TEKS BACAAN:
------

C. Sisi Demand (Permintaan) atau Tourism Markets. Sisi permintaan ini bisa
dikelompokkan ke dalam berbagai kategori:
1. Wisatawan nusantara (wisnus) yang terbagi lagi menjadi berbagai
sub-kategori, kunjungan sehari dalam radius 90km dan dalam radius
90-200km; dalam transit (lewat dalam perjalanan ke tujuan lain);
menginap 1-2 malam; menginap lebih dari 2 malam, dst.;
2. Wisatawan mancanegara (wisman)sama halnya dengan wisnus,
wisman dapat terbagi lagi menjadi sub-kategori;
3. Di samping lamanya kunjungan dan jauhnya jarak perjalanan, juga
dibagi atas dasar lokasi geografi: Negara asal (tempat tinggal) dan
Kebangsaannya;
4. Motivasi (maksud kunjungan) merupakan salah satu indikasi mengenai
produk yang diinginkan wisatawan, seperti pesiar dengan motivasi
alam, budaya, kesehatan, kunjungan keluarga, keagamaan; bisnis,
konferensi, penelitian, studi (belajar), kunjungan resmi (kenegaraan),
dsb.;
5. Kelompok demografis, laki-laki, perempuan, kelompok usia, kelompok
pekerjaan/ profesi, kelompok penghasilan, dsb.
6. Kelompok Psychografis, gaya hidup, yang antara lain. merinci status
dalam masyarakat, pandangan hidup, selera, dsb.;
Dengan mengenali hal itu semua, perencanaan dapat dilakukan secara
terarah pada hal-hal yang sifatnya berorientasi pada pasar. Pengembangan
kepariwisataan pun menjadi upaya yang efektif dan produktif.
2.3. WILAYAH PESISIR
Wilayah ini merupakan wilayah pertemuan antara darat dan laut. Ke
arah daratan wilayah pesisir meliputi bagian daratan, baik yang kering
maupun yang terndam air, yang masih dipengaruhi oleh sifat-sifat laut, seperti
pasang surut, angin laut, dan perembesan ikan asin. Untuk ke arah laut
wilayahnya mencakup bagian laut yang masih di pengaruhi oleh prose salami
yang terjadi di darat, contohnya sedimentasi dan aliran air tawar, maupun
yang disebabkan oleh kegiatan manusia di darat seperti pencemaran.

------

TUGAS KERJA A:
Menurut teks bacaan, wilayah pesisir merupakan wilayah pertemuan antara apa?
TUGAS KERJA B:
Sebutkan semua kelompok demografis yang dicantumkan teks bacaan dalam pengelompokan sisi permintaan.

------

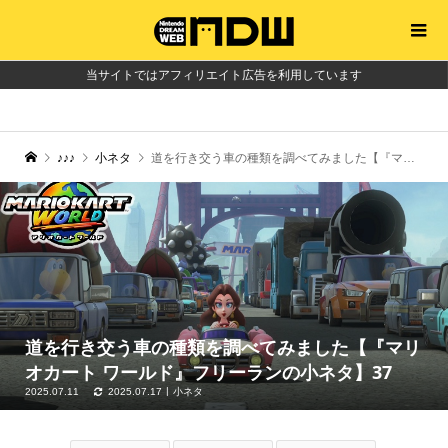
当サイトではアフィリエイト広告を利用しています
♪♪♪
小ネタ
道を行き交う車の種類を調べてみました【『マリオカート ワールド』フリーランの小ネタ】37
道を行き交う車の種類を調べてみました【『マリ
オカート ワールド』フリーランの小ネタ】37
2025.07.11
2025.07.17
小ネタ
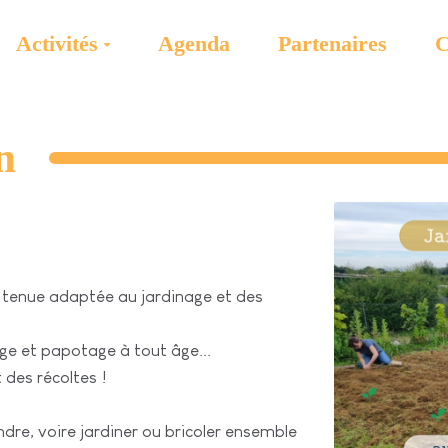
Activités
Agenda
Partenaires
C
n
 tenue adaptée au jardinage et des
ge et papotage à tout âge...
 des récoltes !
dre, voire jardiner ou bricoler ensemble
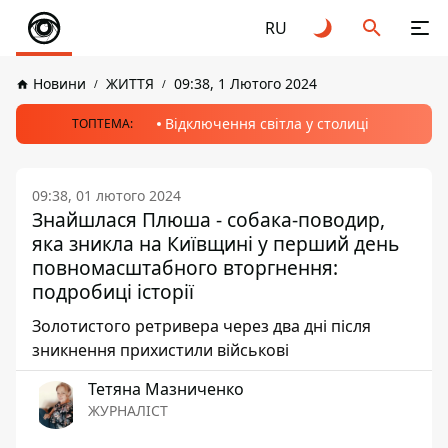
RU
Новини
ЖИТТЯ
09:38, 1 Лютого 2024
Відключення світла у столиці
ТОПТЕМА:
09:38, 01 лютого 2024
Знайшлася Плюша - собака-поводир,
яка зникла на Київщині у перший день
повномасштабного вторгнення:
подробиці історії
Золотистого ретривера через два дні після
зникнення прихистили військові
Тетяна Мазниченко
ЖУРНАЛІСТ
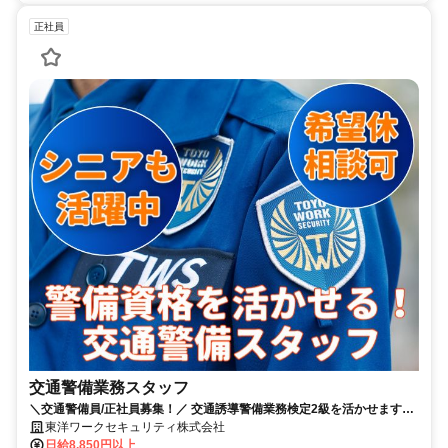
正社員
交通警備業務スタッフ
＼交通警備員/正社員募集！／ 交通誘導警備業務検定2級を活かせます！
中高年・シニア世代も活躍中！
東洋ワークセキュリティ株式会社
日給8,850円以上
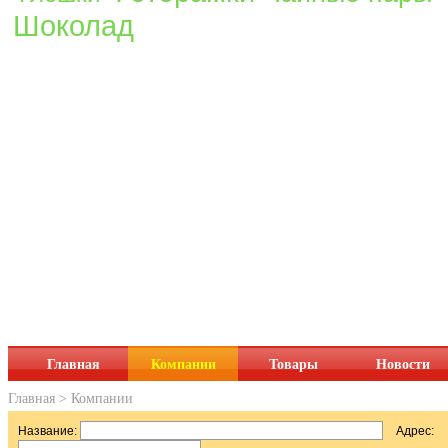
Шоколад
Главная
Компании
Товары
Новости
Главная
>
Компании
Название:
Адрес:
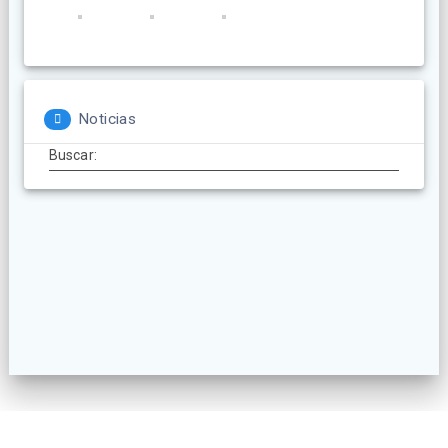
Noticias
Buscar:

------

JAWABAN TERTULIS A:
Wilayah pesisir merupakan wilayah pertemuan antara darat dan laut.

JAWABAN TERTULIS B:
- Laki-laki
- Perempuan
- Kelompok usia
- Kelompok pekerjaan/profesi
- Kelompok penghasilan